Raymond James cuts UnitedHealth target to $540, keeps Strong Buy

Published 21/04/2025, 10:16
Raymond James cuts UnitedHealth target to $540, keeps Strong Buy

On Monday, Raymond (NSE:RYMD) James made a significant adjustment to the price target for UnitedHealth Group (NYSE:UNH) shares, reducing it from $635.00 to $540.00, while maintaining a "Strong Buy" rating on the stock. The adjustment comes after UnitedHealth Group’s first-quarter 2025 performance and updated guidance for the year. According to InvestingPro data, UNH is currently trading near its 52-week low, with a P/E ratio of 19.06. The company, with a market capitalization of $415 billion, appears undervalued based on InvestingPro’s Fair Value analysis.

The firm’s analyst cited a roughly 10% decrease in the estimated non-GAAP earnings per share (EPS) for 2026 to $30.00, which led to the reduced price target. This new target is set at 18 times the estimated EPS, reflecting a one-time discount compared to the S&P 500 index. UnitedHealth’s stock experienced a significant drop of approximately 22% on Thursday.

UnitedHealth Group reported an adjusted EPS of $7.20, which was below both the Street’s expectation of $7.30 and Raymond James’ own estimate of $7.37. The shortfall was primarily due to poorer performance in the Medicare Advantage risk segment within its Optum Health division. The company pointed to higher utilization levels and lower than anticipated risk scores from new members from non-UNH Medicare Advantage plans as contributing factors. Despite these challenges, InvestingPro analysis reveals the company maintains strong fundamentals with annual revenue of $410 billion and robust cash flows sufficient to cover interest payments. For deeper insights into UNH’s financial health and future prospects, investors can access the comprehensive Pro Research Report, available exclusively to InvestingPro subscribers.

In addition to the quarterly earnings miss, UnitedHealth Group also revised its 2025 guidance downwards. The company now anticipates an adjusted EPS of $26.00-26.50, a decrease from the previously forecasted range of $29.50-30.00. The Street’s expectation had been $29.72. According to the analyst, the majority of this guidance reduction is attributable to a $3.3 billion adjusted operating income (AOI) reduction at Optum Health, with $1.25 billion due to UnitedHealthcare (UHC), mainly from issues with group Medicare Advantage. Seven analysts have recently revised their earnings estimates downward, as tracked by InvestingPro, which offers real-time access to over a dozen additional key insights about UNH’s financial health and market position.

The analyst also noted that the challenges faced by UnitedHealth Group are largely specific to the company and should not be extrapolated to other managed care organizations. This point was underscored by the fact that another player in the market, which Raymond James does not cover, reported better than expected first-quarter results on the same day.

In other recent news, UnitedHealth Group reported its first-quarter 2025 earnings, revealing a miss on both earnings per share (EPS) and revenue forecasts.

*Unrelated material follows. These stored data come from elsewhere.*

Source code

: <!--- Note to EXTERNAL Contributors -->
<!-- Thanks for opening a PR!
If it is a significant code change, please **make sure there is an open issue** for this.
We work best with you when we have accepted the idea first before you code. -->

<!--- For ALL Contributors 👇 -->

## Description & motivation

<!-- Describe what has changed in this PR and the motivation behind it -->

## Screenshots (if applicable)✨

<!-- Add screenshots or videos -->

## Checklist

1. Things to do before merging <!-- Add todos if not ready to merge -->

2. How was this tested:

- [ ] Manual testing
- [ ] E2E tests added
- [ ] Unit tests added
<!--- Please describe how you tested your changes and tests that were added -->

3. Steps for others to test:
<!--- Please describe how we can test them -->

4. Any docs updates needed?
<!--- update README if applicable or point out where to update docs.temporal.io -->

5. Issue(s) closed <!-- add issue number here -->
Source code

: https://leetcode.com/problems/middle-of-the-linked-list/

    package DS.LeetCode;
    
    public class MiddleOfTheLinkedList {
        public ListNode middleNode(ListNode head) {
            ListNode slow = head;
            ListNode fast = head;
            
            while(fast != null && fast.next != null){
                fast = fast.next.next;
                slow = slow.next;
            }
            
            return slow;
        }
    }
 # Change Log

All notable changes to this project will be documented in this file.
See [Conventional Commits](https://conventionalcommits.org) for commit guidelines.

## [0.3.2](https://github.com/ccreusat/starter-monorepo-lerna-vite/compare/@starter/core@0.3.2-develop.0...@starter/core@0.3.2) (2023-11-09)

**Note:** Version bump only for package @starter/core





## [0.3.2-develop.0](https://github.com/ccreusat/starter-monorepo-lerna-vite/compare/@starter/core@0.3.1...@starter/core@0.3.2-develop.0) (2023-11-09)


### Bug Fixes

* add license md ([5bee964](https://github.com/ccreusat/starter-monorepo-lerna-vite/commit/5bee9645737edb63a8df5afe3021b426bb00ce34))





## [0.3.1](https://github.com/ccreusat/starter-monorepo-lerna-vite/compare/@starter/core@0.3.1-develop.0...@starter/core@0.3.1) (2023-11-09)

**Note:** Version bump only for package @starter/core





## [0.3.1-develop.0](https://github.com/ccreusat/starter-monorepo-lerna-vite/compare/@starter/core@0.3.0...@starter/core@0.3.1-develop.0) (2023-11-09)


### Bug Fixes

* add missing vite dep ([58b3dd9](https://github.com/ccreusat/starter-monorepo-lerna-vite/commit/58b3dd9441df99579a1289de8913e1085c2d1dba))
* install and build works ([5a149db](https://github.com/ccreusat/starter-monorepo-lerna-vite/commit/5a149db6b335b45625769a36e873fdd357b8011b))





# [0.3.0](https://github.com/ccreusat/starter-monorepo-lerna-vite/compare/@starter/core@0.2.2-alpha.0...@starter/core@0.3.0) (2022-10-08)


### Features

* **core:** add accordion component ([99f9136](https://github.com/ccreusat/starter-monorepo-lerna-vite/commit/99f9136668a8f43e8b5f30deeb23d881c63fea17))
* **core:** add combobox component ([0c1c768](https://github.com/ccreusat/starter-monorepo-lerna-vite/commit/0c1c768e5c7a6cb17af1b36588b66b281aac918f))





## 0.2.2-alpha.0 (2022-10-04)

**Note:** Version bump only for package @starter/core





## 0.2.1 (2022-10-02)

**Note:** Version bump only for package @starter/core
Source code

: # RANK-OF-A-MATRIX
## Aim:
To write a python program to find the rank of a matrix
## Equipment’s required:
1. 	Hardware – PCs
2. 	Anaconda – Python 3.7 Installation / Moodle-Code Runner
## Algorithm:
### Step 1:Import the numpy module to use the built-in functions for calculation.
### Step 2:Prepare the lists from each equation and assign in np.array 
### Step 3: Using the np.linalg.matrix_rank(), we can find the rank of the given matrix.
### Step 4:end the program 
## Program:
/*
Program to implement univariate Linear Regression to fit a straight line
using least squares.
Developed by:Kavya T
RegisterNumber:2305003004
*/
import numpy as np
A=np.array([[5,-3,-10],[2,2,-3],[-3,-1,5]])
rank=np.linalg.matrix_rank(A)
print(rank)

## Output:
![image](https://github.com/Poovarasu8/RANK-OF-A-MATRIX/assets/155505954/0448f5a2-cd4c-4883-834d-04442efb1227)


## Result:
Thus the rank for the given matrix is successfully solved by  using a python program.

The company posted an EPS of $7.20, which was below the expected $7.29, and reported revenue of $109.6 billion, falling short of the $111.5 billion forecast. This performance reflects ongoing challenges in the healthcare sector, particularly within the Medicare Advantage market. UnitedHealth has revised its EPS outlook for 2025 to a range of $26 to $26.50 while maintaining its consolidated revenue outlook of $450-$455 billion. Despite the earnings miss, OptumRx, a division of UnitedHealth, reported a 14% revenue growth, exceeding $35 billion for the quarter. The company is focusing on cost containment and innovation in healthcare delivery to address these challenges. Analysts have noted the significant changes in the Medicare Advantage market and the potential impact of pharmaceutical tariffs and reform discussions. UnitedHealth remains committed to long-term earnings growth, targeting a return to a 13-16% growth rate by 2026.